Neue Waffe im Kampf gegen Antibiotikaresistenzen
Bakterien, die gegen Antibiotika resistent sind, und neu auftretende Viren sind eine stark zunehmende Bedrohung für das globale Gesundheitssystem. So stehen jährlich rund 5 Millionen Todesfälle mit antibiotikaresistenten Keimen in Verbindung. Doch wie können sich Oberflächen leicht desinfizieren lassen, ohne dass Bakterien resistent werden? Diese Frage treibt derzeit viele Forscherinnen und Forscher weltweit um. Empa-Wissenschaftlerinnen und -Wissenschaftler arbeiten an neuen, dringend benötigten Strategien, um derartige Krankheitserreger zu bekämpfen. Eines der Ziele: die Ausbreitung von resistenten Erregern und neuartigen Viren mit smarten Materialien und Technologien verhindern. Die Empa ist das interdisziplinäre Forschungsinstitut des ETH-Bereichs für Materialwissenschaften und Technologie.
Oberflächenbeschichtung aus Kunststoff
Ein besonders geeigneter Einsatzort für solche Materialien sind hierbei Oberflächen, die ständig mit Infektionserregern in Kontakt kommen wie Türklinken in Spitälern oder Einrichtungsgegenstände in Operationssälen. Ein interdisziplinäres Team aus drei Empa-Labors hat nun gemeinsam mit der tschechischen Palacký-Universität Olmütz eine umweltfreundliche und bioverträgliche Oberflächenbeschichtung aus Kunststoff entwickelt, die Keime zuverlässig abtöten soll. Das Besondere an dieser Technologie: Die Wirkung lasse sich immer wieder aufs Neue durch die Bestrahlung mit Licht aktivieren.
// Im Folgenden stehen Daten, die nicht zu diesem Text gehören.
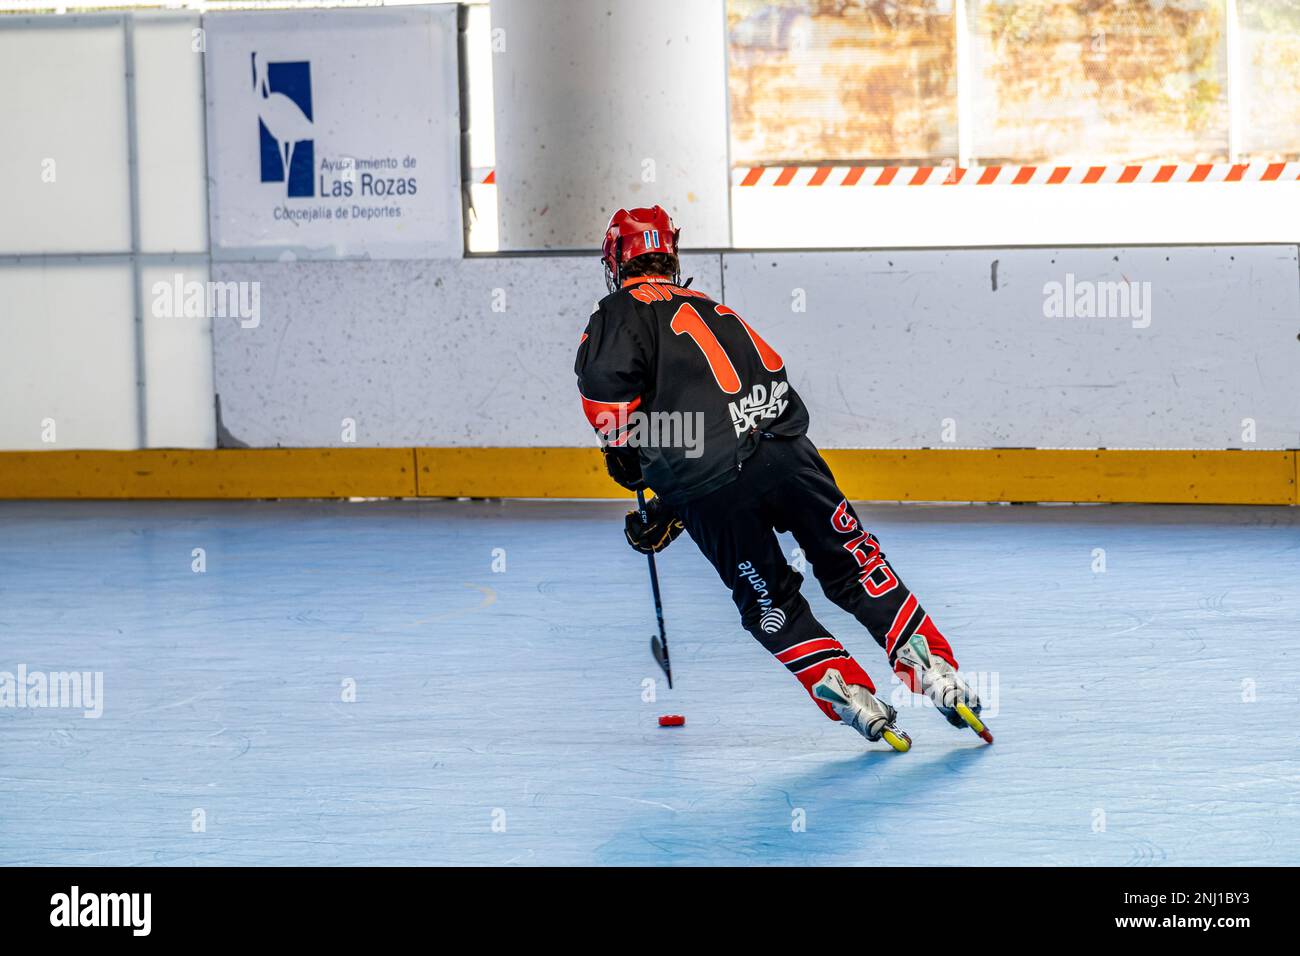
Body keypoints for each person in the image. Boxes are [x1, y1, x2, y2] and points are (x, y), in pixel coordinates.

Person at [574, 205, 991, 751]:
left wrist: (642, 467)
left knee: (770, 599)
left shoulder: (616, 312)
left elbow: (611, 395)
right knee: (853, 564)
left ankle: (846, 692)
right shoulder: (715, 308)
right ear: (671, 256)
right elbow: (748, 399)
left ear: (614, 260)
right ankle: (931, 666)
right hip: (790, 456)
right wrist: (675, 495)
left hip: (712, 491)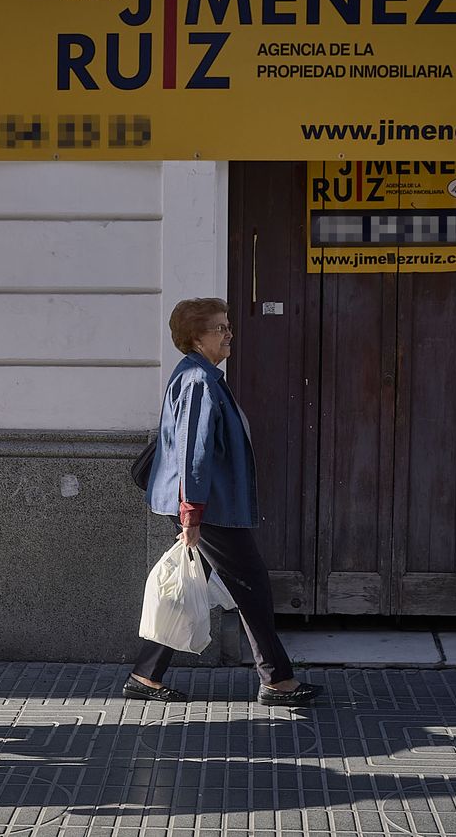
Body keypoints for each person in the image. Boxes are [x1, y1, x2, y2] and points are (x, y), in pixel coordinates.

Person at [127, 298, 324, 707]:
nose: (229, 333)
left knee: (194, 584)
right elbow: (192, 454)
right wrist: (192, 514)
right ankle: (277, 681)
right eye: (220, 328)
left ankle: (146, 676)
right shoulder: (199, 380)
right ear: (196, 336)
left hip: (206, 505)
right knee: (251, 585)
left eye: (228, 325)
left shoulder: (202, 376)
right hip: (209, 506)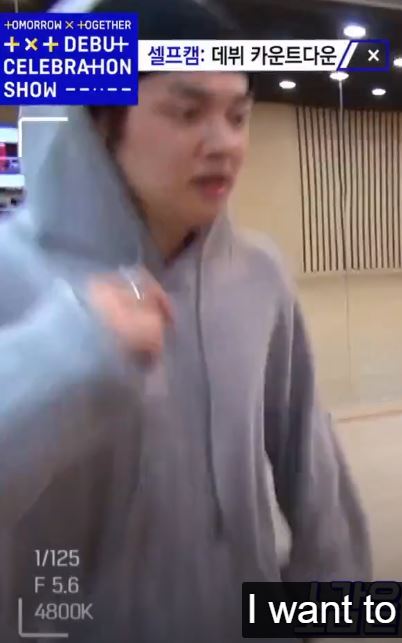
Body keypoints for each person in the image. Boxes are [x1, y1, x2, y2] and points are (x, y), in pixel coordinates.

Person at [0, 0, 371, 640]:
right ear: (97, 120)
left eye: (238, 116)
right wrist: (67, 352)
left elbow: (310, 462)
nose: (224, 143)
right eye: (186, 111)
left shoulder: (258, 275)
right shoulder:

Doppelter Schlag gegen Keime
„Das neue Material ist so konzipiert, dass Mikroorganismen lokal und schnell abgetötet werden“, erklärt Empa-Forscher Giacomo Reina vom „Nanomaterials in Health“ Labor in St. Gallen. Hierzu wurde ein Grundgerüst aus Polyvinylalkohol verwendet, einem bioverträglichen Kunststoff, der auch in der Lebensmittelmittelindustrie eingesetzt wird. Eingebettet in diese Matrix ist eigens synthetisierte Graphensäure, die aufgrund ihrer chemischen Eigenschaften bestens als antimikrobielle Beschichtung geeignet ist. Ihr volles Potenzial lasse sich dabei durch die Verwendung von Nahinfrarot-Licht ausschöpfen. Sobald das Kompositmaterial damit bestrahlt wird, entfalte es seine Doppelstrategie: Zum einen absorbiert es die Energie des Infrarotlichts und wandelt sie in keimtötende Hitze um. Außerdem wird die Bildung von Sauerstoffradikalen angeregt, die den Krankheitserregern zusätzlichen Schaden zufügen.
Kampf ohne Resistenzbildung
Ein weiterer Vorteil hierbei sei, dass diese Strategie sich komplett von den Wirkmechanismen herkömmlicher Antibiotika unterscheide. Damit biete das Material einen kontinuierlichen Schutz gegen ein breites Spektrum von Mikroorganismen, ohne zur Resistenzbildung beizutragen. „Unsere Laborexperimente konnten die Wirksamkeit des antimikrobiellen Materials gegen verschiedene Bakterien und Viren klar bestätigen“, so der Empa-Forscher.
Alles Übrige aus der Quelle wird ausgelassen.